ABOUT THIS TASK:
The whole listing below must be printed again exactly, images excluded.

DATASET EXCERPT:
—————

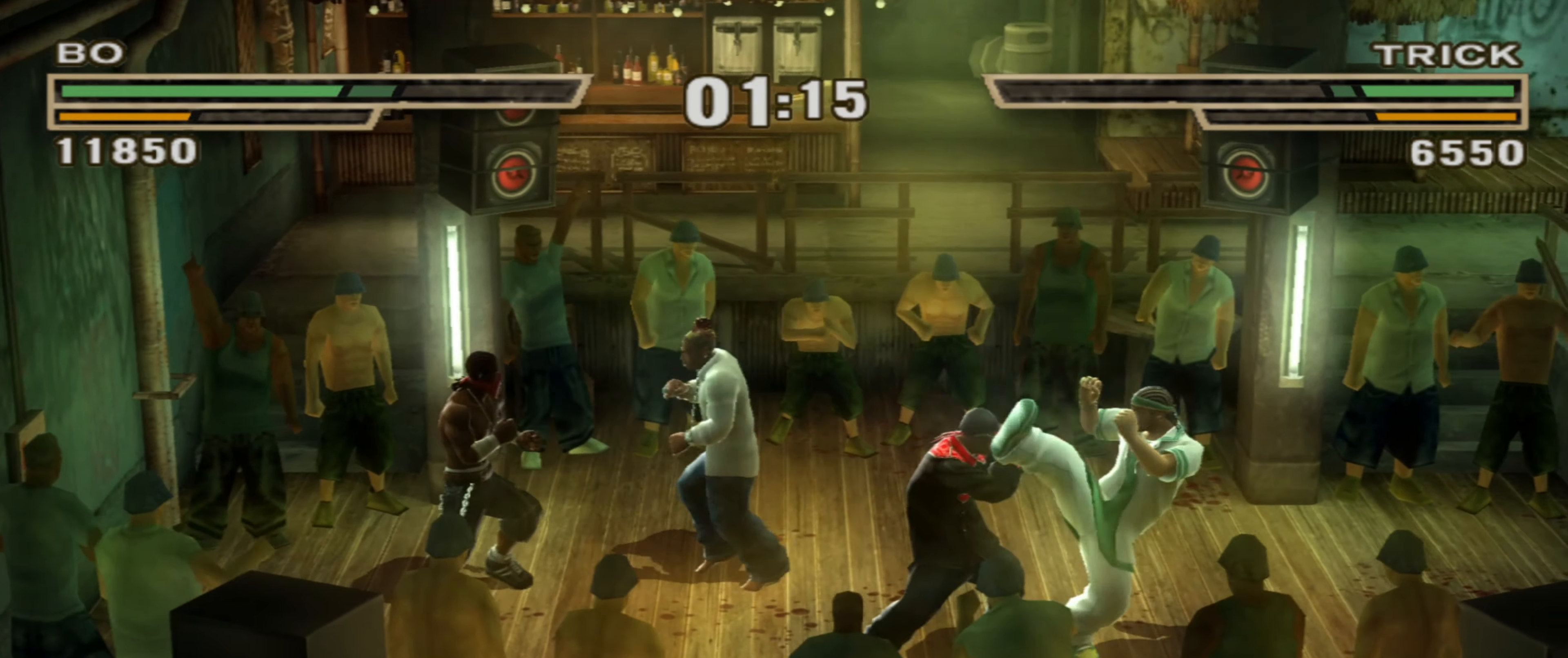
{"buttons": [], "left_stick": "right", "right_stick": "center", "events": [[400, "SQUARE", "down"], [417, "left_stick", "right"], [450, "SQUARE", "up"]]}
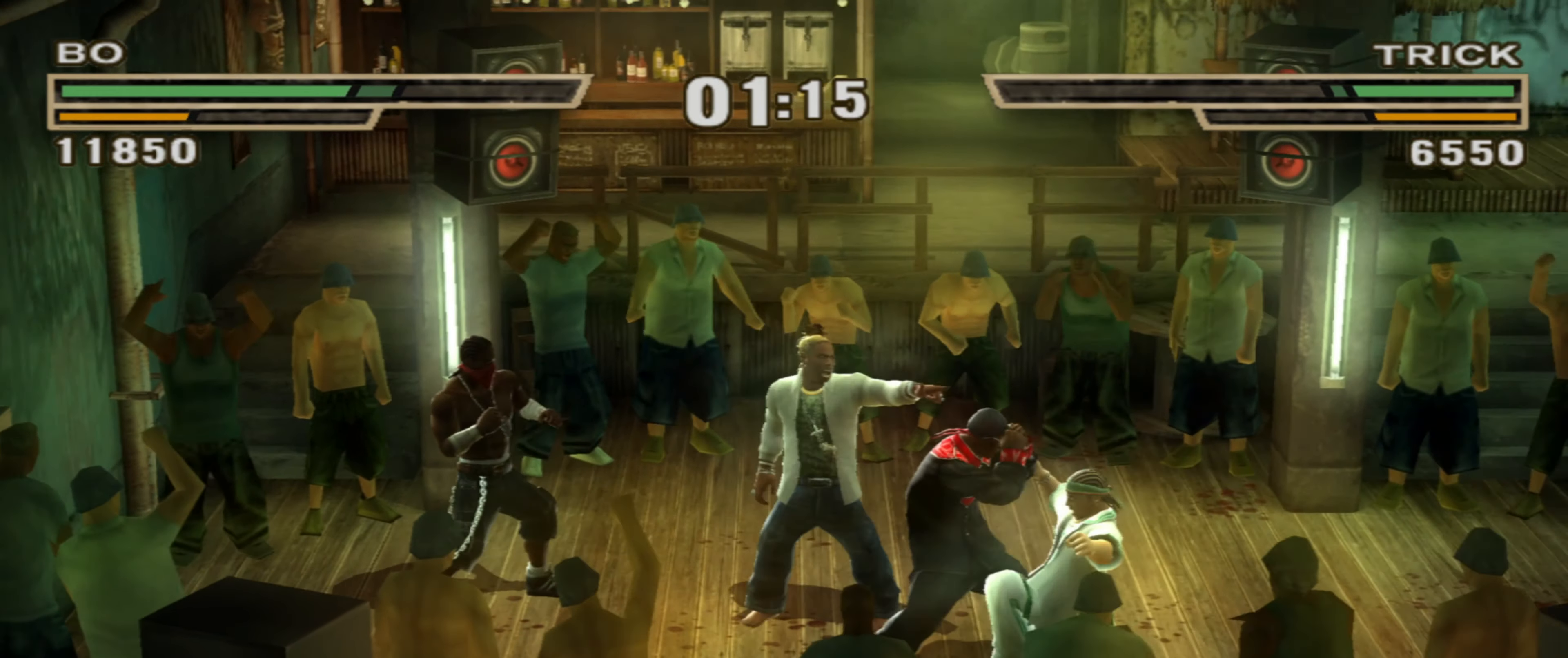
{"buttons": ["SQUARE"], "left_stick": "right", "right_stick": "center", "events": [[33, "SQUARE", "down"], [100, "SQUARE", "up"], [200, "SQUARE", "down"], [217, "SQUARE", "up"], [283, "SQUARE", "down"], [350, "SQUARE", "up"], [500, "SQUARE", "down"]]}
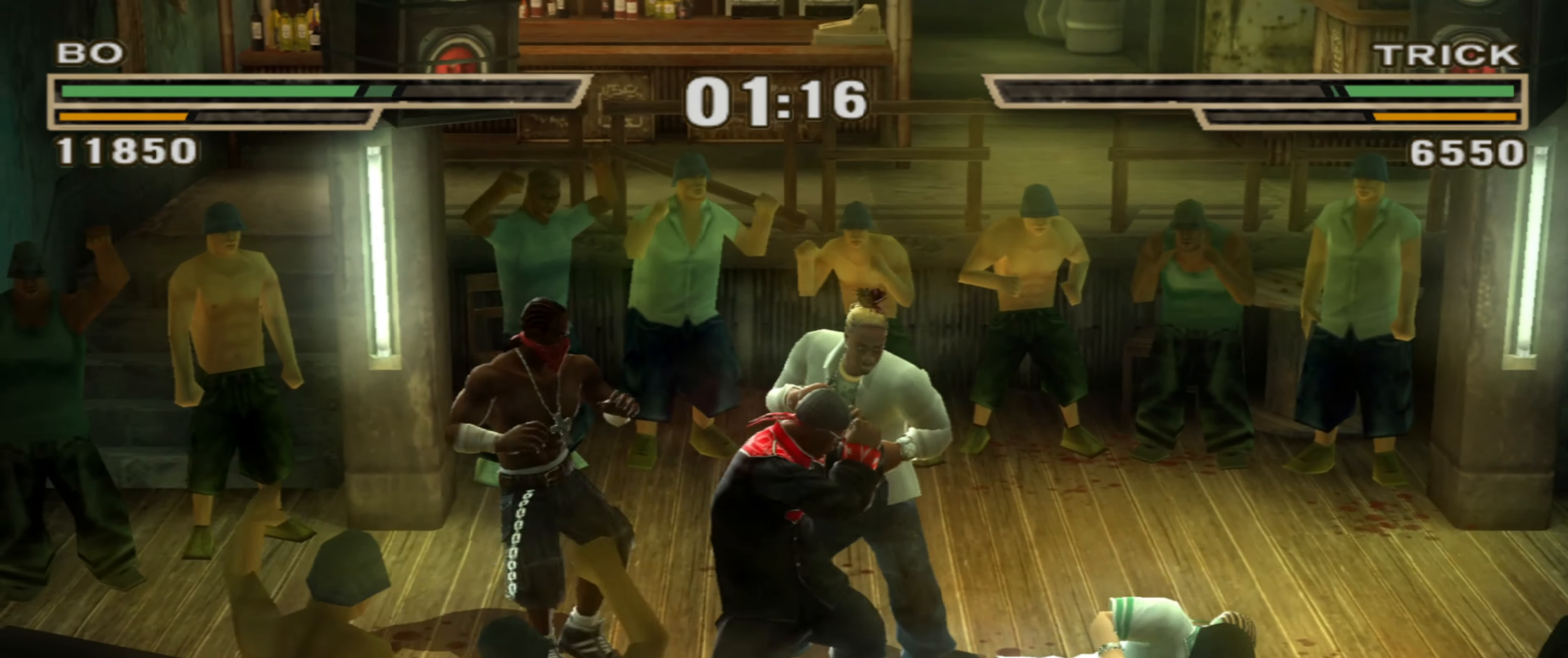
{"buttons": [], "left_stick": "center", "right_stick": "center", "events": [[17, "SQUARE", "up"], [67, "L1", "down"], [100, "TRIANGLE", "down"], [450, "TRIANGLE", "up"], [467, "L1", "up"], [500, "left_stick", "center"]]}
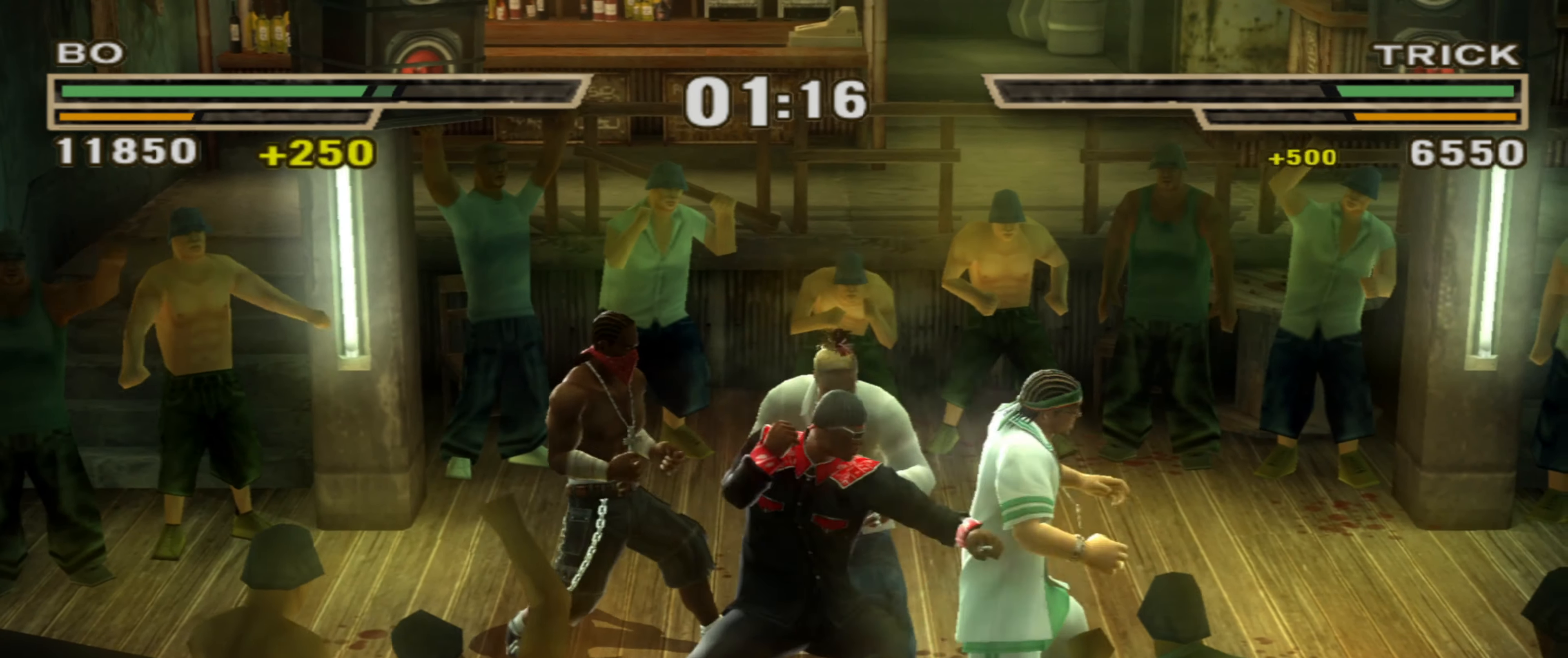
{"buttons": [], "left_stick": "center", "right_stick": "center", "events": [[317, "left_stick", "up-left"], [367, "left_stick", "center"]]}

—————

EXERCISE SOLUTION:
{"buttons": [], "left_stick": "right", "right_stick": "center", "events": [[400, "SQUARE", "down"], [417, "left_stick", "right"], [450, "SQUARE", "up"]]}
{"buttons": ["SQUARE"], "left_stick": "right", "right_stick": "center", "events": [[33, "SQUARE", "down"], [100, "SQUARE", "up"], [200, "SQUARE", "down"], [217, "SQUARE", "up"], [283, "SQUARE", "down"], [350, "SQUARE", "up"], [500, "SQUARE", "down"]]}
{"buttons": [], "left_stick": "center", "right_stick": "center", "events": [[17, "SQUARE", "up"], [67, "L1", "down"], [100, "TRIANGLE", "down"], [450, "TRIANGLE", "up"], [467, "L1", "up"], [500, "left_stick", "center"]]}
{"buttons": [], "left_stick": "center", "right_stick": "center", "events": [[317, "left_stick", "up-left"], [367, "left_stick", "center"]]}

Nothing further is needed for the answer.